Huh. I'm revisiting old territory here, but I noticed something interesting / ominous. Not sure if anybody's already commented on it, though.

Shortly after the delivery of the lecture, in Holiday Turn Fragment 3, BoneyM made this comment:



The lectures rolls being hidden wasn't that big a deal, I think. Merely annoying, in the "yes, everything was probably fine, but I wanna know" sense. But I don't think it's the first time this effect has been observed. Back during the Thunderdome, when Mathilde was negotiating with the dragon:



We never saw a roll during that sequence, either.

At the time, I'd assumed it was because there was nothing for the dice to affect. The dragon already had their own motivations, goals, and disposition determined before they met Mathilde.

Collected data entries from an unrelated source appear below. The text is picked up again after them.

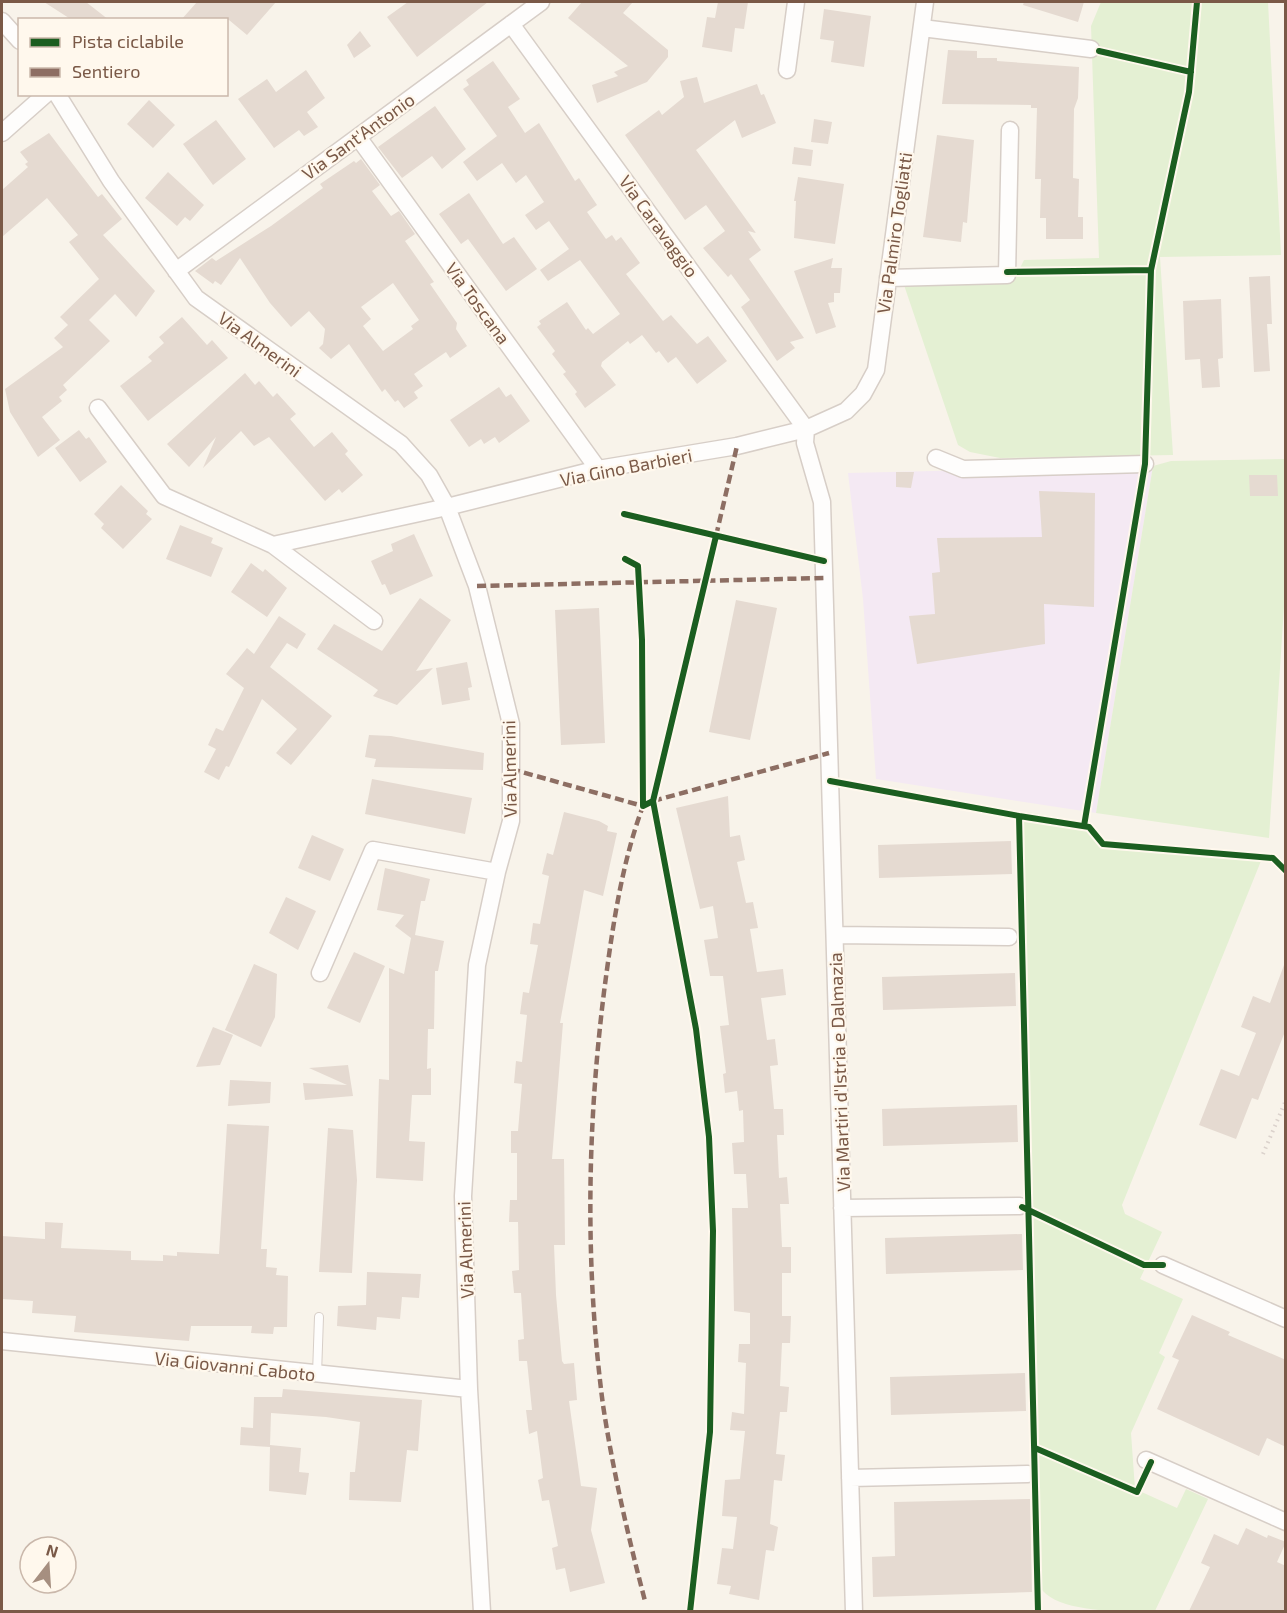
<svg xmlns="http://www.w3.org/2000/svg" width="1287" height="1613" font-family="'Exo 2',sans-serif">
<rect width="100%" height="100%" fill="#f8f3ea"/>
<path fill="#f4e9f3" d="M1153 466 1096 813 876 779 863 599 848 473Z"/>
<path fill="#e4f0d3" d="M1101 2H1268L1281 255 1160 257 1173 455 1000 458 970 452 958 445 904 285 1011 273 1019 270 1024 260 1099 258 1091 26Z
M1285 459V591L1269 838 1096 813 1153 466 1171 461Z
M1027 812 1091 823 1100 840 1263 856 1122 1205 1125 1214 1162 1232 1140 1279 1183 1299 1159 1353 1165 1357 1131 1433 1135 1489 1177 1508 1186 1489 1208 1499 1155 1611C1124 1612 1055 1613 1040 1587L1020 821 1022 814Z"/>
<path fill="#e5dad1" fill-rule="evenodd" d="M44 2H86L109 20H72Z
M197 2H276L247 35 229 20H181Z
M408 2H488L417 57 387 17Z
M582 2H633L623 13 668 50V57L647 82 597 103 592 85 618 76 614 72 628 66 568 18Z
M718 2H748L744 29 735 28 732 52 702 47 707 17 715 18Z
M1024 2H1084L1078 22 1023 5Z
M824 9 871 16 864 67 831 62 834 41 820 39Z
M360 31 371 46 354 58 347 45Z
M948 50 977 51V58H997V61L1079 67 1078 98 1074 109 1073 178 1079 179 1078 217H1083V239H1046V218H1040L1041 179H1035L1037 108H1031V105L942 104Z
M493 61 520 99 508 107 525 133 539 123 575 181 579 178 597 205 587 212 606 239 612 235 616 241 621 237 640 263 626 274 663 321 671 315 697 344 708 336 727 361 697 384 676 357 668 363 659 351 656 353 642 335 630 344 628 341 602 362 601 366 616 385 585 408 575 394 577 392 563 374 566 372 552 354 555 351 537 327 541 324 539 321 567 302 586 330 588 328 593 334 620 314 580 260 548 281 540 270 569 249 549 221 536 230 525 215 544 202 526 175 516 183 502 163 477 181 463 162 497 136 463 89 469 85 466 80Z
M306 70 325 98 307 112 318 127 304 136 299 130 274 148 238 99 267 79 276 92Z
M697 77 704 103 757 84 761 95 764 94 776 123 742 138 735 120 696 150 756 233 748 231 761 250 749 259 804 338 790 342 795 348 777 361 741 307 750 300 731 274 728 277 703 248 725 231 706 205 685 220 625 135 659 110 662 115 684 97 680 81Z
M149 100 175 125 153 148 127 124Z
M435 106 466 149 442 169 432 156 402 178 378 147Z
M814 119 832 122 828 144 811 142Z
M216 120 246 159 213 185 183 144Z
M49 133 98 197 102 194 122 219 103 235 155 291 136 317 115 294 89 320 110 341 63 385 67 390 59 397 62 401 42 417 60 440 38 457 10 412 5 389 63 347 54 338 68 325 60 317 99 279 69 242 78 235 47 198 2 237V190L28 167 25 164 28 162 20 152Z
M937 135 974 140 967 223 963 222 961 242 923 237Z
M794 147 813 150 811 166 792 164Z
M361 159 380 185 372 191 391 216 399 211 415 234 405 241 434 282 430 284 457 323 456 329 467 346 450 358 446 352 414 374 423 386 414 392 418 398 404 408 398 400 395 402 385 389 382 392 349 344 331 359 319 348 323 344 325 329 309 311 291 327 270 303 240 258 221 285 215 281 213 284 195 271 212 258 216 261 271 226 323 188 320 184 354 161 356 163ZM393 283 419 320 411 326 413 329 383 351 363 326 371 319 361 307Z
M168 172 204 205 190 221 185 217 177 226 145 198Z
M798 177 844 184 835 244 794 238 796 201H794Z
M469 193 503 244 514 237 537 269 506 291 468 239 461 244 439 214Z
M833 258 831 268H842L840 293H834V302L828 303 836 327 816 334 794 271Z
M1270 276 1272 324H1267L1270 371 1254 372 1249 277Z
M1221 299 1223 358 1218 359 1220 387 1202 388 1200 359 1185 360 1183 301Z
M182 317 207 345 212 340 228 358 148 421 120 386 152 361 148 357 164 343 159 337Z
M245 373 255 385 259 381 273 397 277 393 296 414 290 419 314 447 332 432 348 451 345 454 363 475 342 493 339 489 325 501 269 437 254 446 241 431 203 468 216 437 189 467 167 444Z
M499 387 506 397 511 394 530 421 499 443 495 437 484 444 481 439 469 447 450 420Z
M79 430 86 439 89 437 107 462 80 482 55 448Z
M896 472H914L911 488 896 487Z
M1249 475H1277L1278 496H1250Z
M121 485 148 511 146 514 152 519 123 549 101 528 104 524 94 514Z
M1039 491 1095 493 1094 607 1044 604 1045 644 917 664 909 616 935 614 932 573 940 572 937 538 1042 537Z
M180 525 213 538 211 543 223 548 211 577 166 559Z
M414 534 433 576 390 595 385 584 382 585 371 561 393 551 391 544Z
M251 563 263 572 265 569 287 588 267 617 231 592Z
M420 598 451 620 416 671 433 668 397 705 373 696 378 690 317 649 334 624 382 651Z
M736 600 777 608 750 740 709 732Z
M599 608 605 743 561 745 555 610Z
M279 616 306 634 297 649 287 643 270 667 332 716 291 765 276 753 297 729 262 699 229 767 226 766 219 780 204 772 216 749 208 745 216 728 223 731 244 688 226 674 247 648 254 654Z
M467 662 472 687 468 688 470 700 442 705 436 668Z
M369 735 391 736 484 753 483 770 374 767 376 759 365 757Z
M372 779 472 798 465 834 365 814Z
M728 796 730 837 740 835 745 860 737 862 746 903 753 902 758 928 750 929 757 972 783 969 786 995 761 998 767 1040 775 1039 778 1065 770 1066 774 1109H783L784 1135H777L779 1178 787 1177 789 1204H780L782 1247H791V1273H782V1316H791L790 1343H782L780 1386 789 1387 787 1412H780L776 1454 785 1455 782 1481 774 1480 770 1524 778 1527 774 1551 766 1550 759 1600 729 1594 731 1586 717 1584 722 1548 733 1549 737 1517 722 1516 725 1480 740 1479 745 1431 730 1430 732 1412 744 1414 746 1363 738 1362 739 1344H750V1313L734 1311 732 1208H748L746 1174H734L732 1143 744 1142 743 1110 739 1111 737 1091 725 1093 723 1074 726 1073 720 1026 729 1025 723 976H710L704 940 718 938 713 906 700 909 676 808Z
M564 812 599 821 608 826 607 831 617 833 603 896 584 890 560 1023H563L552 1159H564L565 1245H554L556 1295 562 1361 564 1364 574 1363 577 1400 569 1401 581 1486 597 1488 591 1530 605 1583 570 1592 565 1568 556 1570 552 1548 558 1546 549 1500 542 1501 538 1480 543 1478 537 1431 529 1434 526 1410H532L527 1361H519L518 1340 524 1339 521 1293H514L512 1271 519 1270 518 1222H509L510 1200H517V1153H511V1131H518L522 1084 514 1083 516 1061 522 1062 527 1015 520 1014 523 992 529 993 538 945 530 944 533 923 540 924 549 876 542 874 547 853 553 855Z
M312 835 344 849 330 881 298 868Z
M1011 841 1012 874 879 878 878 845Z
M385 868 430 879 425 901H421L415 935 444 941 438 971H435L434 1029H428L427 1069 431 1068V1095H412L409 1141 425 1142 423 1181 376 1178 379 1079 389 1080V968L404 974 411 938 395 926 404 915 377 910Z
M286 897 316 911 298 950 269 933Z
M354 952 385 966 360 1023 327 1008Z
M254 964 277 974 275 1017 261 1047 225 1030Z
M1284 965 1286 1029 1258 1100 1252 1098 1236 1139 1199 1125 1221 1069 1239 1076 1256 1033 1241 1027 1253 996 1270 1003Z
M1015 973 1016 1006 883 1010 882 977Z
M213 1027 233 1035 220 1065 196 1067Z
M348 1065 353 1096 305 1100 303 1083 347 1085 309 1068Z
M230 1080 271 1082 270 1103 228 1106Z
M1017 1105 1018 1142 883 1146 882 1109Z
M227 1124 269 1126 261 1249H267L266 1267 277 1268 276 1275 288 1276 287 1327H274L273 1334 251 1333 252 1326H191L189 1341 74 1332 76 1316 32 1313 33 1301 2 1299V1236L45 1239V1222L63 1223 61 1248 131 1251V1260L163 1261V1255L177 1256V1252L219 1254Z
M328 1128 353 1130 357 1180 352 1273 319 1272Z
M1022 1234 1023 1270 886 1274 885 1238Z
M367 1272 421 1274 419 1298 402 1297 400 1319 377 1317 376 1330 337 1326 338 1306 366 1305Z
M1192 1315 1230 1332 1228 1335 1286 1360V1447L1267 1438 1259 1456 1157 1409 1179 1360 1172 1357Z
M1025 1373 1026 1411 891 1415 890 1377Z
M283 1389 422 1400 418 1451 407 1450 401 1502 349 1500 350 1472H355L360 1422 326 1417 271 1413 270 1445 301 1448 299 1472 309 1473 306 1495 269 1491 270 1447 240 1445 241 1427 253 1428 254 1397H282Z
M1030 1499 1032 1592 873 1597 872 1557 895 1556 894 1502Z
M1246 1528 1267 1538 1268 1535 1286 1542 1277 1562 1286 1566V1611H1189L1210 1567 1201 1563 1214 1534 1238 1545Z"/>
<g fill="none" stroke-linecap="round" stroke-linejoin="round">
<g stroke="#d7cec7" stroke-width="10">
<path id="service" d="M317 1374 319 1317"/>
</g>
<g stroke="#d7cec7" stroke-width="19">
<path id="minor" d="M2 21 20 41
M511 24 806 429
M922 28 1091 49
M787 70 796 2
M57 94 111 181 196 298 401 444 429 475 447 507 477 586 511 724V821L497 872 477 965 463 1196 469 1389 482 1612
M2 133 46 94
M358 137 598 469
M176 271 541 2
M888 278 1007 275 1010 130
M98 408 164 496 273 545 447 507 598 469 737 446 806 429 846 411 863 394 876 370 925 2
M806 429 805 443 822 502 854 1612
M936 458 963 469 1145 464
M273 545 374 621
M835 935 1009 937
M320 973 373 850 497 872
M842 1208 1020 1206
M1163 1265 1286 1319
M2 1341 469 1389
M1146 1460 1286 1522
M850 1478 1028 1474"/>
</g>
<path stroke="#dbd2cc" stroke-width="4" stroke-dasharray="1.5 4.5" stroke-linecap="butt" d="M1263 1154 1286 1100"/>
<use href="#service" stroke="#fefdfc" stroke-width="8"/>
<use href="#minor" stroke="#fefdfc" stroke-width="16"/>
<path stroke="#8d6e63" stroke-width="4.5" stroke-dasharray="9 4.5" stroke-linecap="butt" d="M716 536 737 446
M477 586 825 578
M511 769 643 806C621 865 612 931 604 992 587 1129 585 1268 603 1405 613 1471 628 1536 645 1601
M653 801 829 753"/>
<g stroke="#fff8ed" stroke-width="10">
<path id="cycleway" d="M1099 51 1191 72
M1007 272 1151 270
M624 514 824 561
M625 559 638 566 642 640 643 806 653 801 716 536
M830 781 1019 816 1038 1612
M653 801 696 1029 709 1137 713 1231 710 1432 690 1612
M1019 816 1089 827 1103 844 1273 858 1286 871
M1084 826 1145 464 1151 270 1189 92 1197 2
M1022 1207 1144 1265H1163
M1035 1448 1137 1492 1151 1462"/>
</g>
<use href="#cycleway" stroke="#1b5e20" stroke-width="6"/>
</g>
<g text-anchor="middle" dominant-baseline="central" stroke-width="4.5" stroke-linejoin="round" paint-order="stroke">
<g font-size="18" fill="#7a5947" stroke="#fff8ed">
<text transform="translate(358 136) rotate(-36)">Via Sant'Antonio</text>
<text transform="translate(659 226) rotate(54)">Via Caravaggio</text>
<text transform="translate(894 233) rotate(-82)">Via Palmiro Togliatti</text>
<text transform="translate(478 303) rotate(54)">Via Toscana</text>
<text transform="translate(260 344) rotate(36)">Via Almerini</text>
<text transform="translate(626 467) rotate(-11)">Via Gino Barbieri</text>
<text transform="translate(509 769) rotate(-91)">Via Almerini</text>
<text transform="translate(839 1072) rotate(-92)">Via Martiri d'Istria e Dalmazia</text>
<text transform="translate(465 1250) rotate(-92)">Via Almerini</text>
<text transform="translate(235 1366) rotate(6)">Via Giovanni Caboto</text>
</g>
</g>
<rect width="1287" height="1613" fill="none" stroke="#7a5947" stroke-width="6"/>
<rect x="18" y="18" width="210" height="78" fill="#fff8ed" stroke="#cab8ab" stroke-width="1.5"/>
<rect x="30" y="38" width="30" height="9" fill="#1b5e20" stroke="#cab8ab" stroke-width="1.5"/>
<text x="72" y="48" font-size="18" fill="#7a5947">Pista ciclabile</text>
<rect x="30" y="68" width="30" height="9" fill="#8d6e63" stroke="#cab8ab" stroke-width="1.5"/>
<text x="72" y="78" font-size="18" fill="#7a5947">Sentiero</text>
<g transform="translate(48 1565) rotate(17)"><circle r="28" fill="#fff8ed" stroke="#cab8ab" stroke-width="1.5"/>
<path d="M0-4.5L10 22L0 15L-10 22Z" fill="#a68f80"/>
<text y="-9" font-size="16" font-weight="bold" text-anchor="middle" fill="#7a5947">N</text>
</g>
</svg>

And their opening ... I'm going to call it a statement, because "offer", "bargain", or even "demand" don't really get across the imperative "this is how things will be" tone. Anyway, I'd believed their opening statement was close enough to what Mathilde wanted that there wasn't any significant negotiation involved, and thus there was nothing to trigger a diplomacy roll.

Now, it seems much more likely that there actually were rolls during that parlay with the Ice Dragon, and we simply didn't notice because Mathilde wasn't skilled enough at diplomacy to judge how she was doing.

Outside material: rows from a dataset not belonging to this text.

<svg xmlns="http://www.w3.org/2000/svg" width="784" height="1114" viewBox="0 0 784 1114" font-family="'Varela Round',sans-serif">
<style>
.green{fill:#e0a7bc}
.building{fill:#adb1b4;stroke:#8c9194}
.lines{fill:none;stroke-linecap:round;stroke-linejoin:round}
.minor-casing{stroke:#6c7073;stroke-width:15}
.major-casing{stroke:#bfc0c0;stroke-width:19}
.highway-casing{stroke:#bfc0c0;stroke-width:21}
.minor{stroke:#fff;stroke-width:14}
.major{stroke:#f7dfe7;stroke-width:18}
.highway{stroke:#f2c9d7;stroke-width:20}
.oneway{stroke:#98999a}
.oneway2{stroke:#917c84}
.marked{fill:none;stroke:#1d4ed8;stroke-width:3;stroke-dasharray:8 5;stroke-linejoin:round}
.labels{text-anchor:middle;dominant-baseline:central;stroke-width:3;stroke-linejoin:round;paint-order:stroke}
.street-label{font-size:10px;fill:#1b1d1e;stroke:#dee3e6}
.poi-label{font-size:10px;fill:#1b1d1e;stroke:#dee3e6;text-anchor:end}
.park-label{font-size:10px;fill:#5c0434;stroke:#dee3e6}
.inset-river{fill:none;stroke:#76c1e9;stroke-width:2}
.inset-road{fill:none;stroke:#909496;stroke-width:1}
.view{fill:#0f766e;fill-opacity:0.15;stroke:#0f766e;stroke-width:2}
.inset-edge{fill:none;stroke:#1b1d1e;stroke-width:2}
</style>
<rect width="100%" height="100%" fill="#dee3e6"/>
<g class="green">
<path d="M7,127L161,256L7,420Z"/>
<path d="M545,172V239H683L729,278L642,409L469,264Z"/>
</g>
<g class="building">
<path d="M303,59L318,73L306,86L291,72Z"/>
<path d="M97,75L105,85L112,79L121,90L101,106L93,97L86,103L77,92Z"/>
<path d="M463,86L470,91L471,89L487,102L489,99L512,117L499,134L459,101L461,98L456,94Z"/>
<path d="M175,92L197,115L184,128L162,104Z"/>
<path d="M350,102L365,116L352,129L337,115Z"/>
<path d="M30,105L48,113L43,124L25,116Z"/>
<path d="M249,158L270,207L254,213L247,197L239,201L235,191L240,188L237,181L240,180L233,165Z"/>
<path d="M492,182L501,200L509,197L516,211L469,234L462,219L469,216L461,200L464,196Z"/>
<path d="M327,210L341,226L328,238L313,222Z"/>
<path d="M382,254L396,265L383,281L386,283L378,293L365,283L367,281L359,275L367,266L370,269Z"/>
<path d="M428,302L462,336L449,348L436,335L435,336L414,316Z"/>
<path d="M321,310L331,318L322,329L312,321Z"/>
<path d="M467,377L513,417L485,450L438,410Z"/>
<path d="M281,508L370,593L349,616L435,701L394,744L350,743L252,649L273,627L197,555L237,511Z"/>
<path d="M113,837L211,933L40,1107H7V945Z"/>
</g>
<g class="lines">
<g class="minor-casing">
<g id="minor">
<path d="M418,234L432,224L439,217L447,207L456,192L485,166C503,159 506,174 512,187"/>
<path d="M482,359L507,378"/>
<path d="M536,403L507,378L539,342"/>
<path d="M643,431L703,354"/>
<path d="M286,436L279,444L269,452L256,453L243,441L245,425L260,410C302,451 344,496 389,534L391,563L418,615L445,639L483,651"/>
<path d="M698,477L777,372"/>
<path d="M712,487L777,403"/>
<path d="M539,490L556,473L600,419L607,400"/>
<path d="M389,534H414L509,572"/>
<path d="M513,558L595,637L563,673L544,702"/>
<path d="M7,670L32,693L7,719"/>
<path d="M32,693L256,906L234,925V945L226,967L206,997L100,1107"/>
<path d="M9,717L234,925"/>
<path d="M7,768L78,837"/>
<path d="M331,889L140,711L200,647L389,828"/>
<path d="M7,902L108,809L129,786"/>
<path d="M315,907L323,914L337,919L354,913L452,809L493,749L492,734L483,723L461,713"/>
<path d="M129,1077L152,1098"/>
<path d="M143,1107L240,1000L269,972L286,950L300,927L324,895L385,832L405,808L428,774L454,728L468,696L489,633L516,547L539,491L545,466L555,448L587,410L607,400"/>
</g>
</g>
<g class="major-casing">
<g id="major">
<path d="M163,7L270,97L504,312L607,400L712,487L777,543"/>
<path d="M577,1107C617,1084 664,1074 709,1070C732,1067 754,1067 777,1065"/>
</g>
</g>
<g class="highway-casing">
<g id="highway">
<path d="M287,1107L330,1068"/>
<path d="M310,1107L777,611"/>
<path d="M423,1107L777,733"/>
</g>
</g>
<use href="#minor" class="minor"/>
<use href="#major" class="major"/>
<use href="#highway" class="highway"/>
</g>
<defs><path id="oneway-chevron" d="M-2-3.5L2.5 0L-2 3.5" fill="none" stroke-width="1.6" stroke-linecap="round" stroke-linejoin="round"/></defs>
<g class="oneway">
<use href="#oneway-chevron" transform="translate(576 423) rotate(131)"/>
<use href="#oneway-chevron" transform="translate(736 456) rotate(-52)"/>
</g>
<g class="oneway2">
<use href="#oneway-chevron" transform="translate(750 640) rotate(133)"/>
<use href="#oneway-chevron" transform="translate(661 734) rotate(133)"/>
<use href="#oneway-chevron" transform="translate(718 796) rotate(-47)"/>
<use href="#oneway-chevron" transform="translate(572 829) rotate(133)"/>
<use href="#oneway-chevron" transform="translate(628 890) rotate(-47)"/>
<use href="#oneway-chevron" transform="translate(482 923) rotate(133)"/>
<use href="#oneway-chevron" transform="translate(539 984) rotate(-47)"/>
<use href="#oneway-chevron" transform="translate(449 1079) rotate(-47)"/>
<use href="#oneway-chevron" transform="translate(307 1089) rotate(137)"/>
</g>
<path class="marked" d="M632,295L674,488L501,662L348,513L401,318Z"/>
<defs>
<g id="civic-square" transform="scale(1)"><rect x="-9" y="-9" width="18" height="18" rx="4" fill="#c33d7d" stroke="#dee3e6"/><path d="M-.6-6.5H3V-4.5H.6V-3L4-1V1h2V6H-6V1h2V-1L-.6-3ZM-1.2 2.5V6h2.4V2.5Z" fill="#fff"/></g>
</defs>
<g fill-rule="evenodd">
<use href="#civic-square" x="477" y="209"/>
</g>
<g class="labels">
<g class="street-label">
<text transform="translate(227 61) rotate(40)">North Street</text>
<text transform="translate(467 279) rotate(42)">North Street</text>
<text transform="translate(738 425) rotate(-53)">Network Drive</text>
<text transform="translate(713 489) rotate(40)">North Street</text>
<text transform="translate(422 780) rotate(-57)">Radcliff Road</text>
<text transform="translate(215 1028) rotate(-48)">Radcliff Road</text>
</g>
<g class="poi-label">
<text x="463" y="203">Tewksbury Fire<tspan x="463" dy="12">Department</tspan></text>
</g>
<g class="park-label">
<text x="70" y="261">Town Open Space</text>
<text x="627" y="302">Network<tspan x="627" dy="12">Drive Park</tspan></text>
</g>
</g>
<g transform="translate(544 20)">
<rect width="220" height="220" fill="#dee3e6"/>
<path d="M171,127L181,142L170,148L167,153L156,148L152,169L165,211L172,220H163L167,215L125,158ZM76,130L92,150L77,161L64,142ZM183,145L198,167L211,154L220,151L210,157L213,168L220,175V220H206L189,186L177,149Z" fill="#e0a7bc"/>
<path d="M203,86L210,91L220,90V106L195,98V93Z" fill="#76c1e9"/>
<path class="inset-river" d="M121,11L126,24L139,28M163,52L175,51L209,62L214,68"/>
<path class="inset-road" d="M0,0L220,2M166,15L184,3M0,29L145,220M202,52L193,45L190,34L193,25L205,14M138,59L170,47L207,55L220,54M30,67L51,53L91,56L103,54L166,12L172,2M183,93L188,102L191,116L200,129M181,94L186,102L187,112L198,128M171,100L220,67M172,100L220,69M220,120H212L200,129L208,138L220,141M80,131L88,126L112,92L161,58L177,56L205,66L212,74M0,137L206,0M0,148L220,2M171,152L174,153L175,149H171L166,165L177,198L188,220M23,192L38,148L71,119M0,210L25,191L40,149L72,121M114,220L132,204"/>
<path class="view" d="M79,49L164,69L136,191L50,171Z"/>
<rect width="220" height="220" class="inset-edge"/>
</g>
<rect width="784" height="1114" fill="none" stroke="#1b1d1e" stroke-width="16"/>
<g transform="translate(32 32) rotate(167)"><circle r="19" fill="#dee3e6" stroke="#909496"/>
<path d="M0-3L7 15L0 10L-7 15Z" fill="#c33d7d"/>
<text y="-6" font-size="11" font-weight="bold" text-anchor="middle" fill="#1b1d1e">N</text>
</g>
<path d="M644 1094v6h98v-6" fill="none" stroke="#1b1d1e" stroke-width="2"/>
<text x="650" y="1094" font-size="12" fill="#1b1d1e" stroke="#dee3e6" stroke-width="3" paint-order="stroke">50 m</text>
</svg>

I wonder where else this has happened?
At minimum, during our first meeting with Gabriella, where Boney basically told us outright that something was going on where even knowing a roll had been made would give away the game.
 
Boney's been pretty consistent:
-Would Mathilde know about results IC or shortly after? - If yes, see final roll result.
-Would Mathilde be in a position to observe the event in detail? - If yes, see modifiers too.
-Is Mathilde in a position to understand wtf is going on? - If no, rolls are hidden entirely
-Is it impossible for anyone in setting to know about the other potential outcomes except Ranald and does the roll potentially get the thread excited? - If yes, you sometimes get to see the What Could Have Beens, like the train full of boxcars
 
I thought the reason why we couldn't see the various lecture rolls was because while we were in a position to read the room as we made the speech, we don't have the diplomatic abilities needed to get an accurate enough impression of the crowd to reveal the roll?
 
I thought the reason why we couldn't see the various lecture rolls was because while we were in a position to read the room as we made the speech, we don't have the diplomatic abilities needed to get an accurate enough impression of the crowd to reveal the roll?
Mathilde doesn't understand wtf is going on.
And for once windsight isn't helping, too much magical persons around to distinguish particular emotional resonances
 
It seems unlikely that anything less than heroic grade Diplomacy would have shown us the Dragon diplo rolls; Inhuman face. Inhumanoid body. Ancient beyond the Empire. Stupid elf language. Too magical for Windsage.
Too many averse conditions for any but the absolute best diplomats to accurately gage reaction.
 
It seems unlikely that anything less than heroic grade Diplomacy would have shown us the Dragon diplo rolls; Inhuman face. Inhumanoid body. Ancient beyond the Empire. Stupid elf language. Too magical for Windsage.
Too many averse conditions for any but the absolute best diplomats to accurately gage reaction.

I don't know about that, I think having diplo 16-20 range would have been enough to have some clue. Mathilde has a lot of tools available to her to read emotions that people normally don't have she just lacks the general knowledge to apply it well on the fly.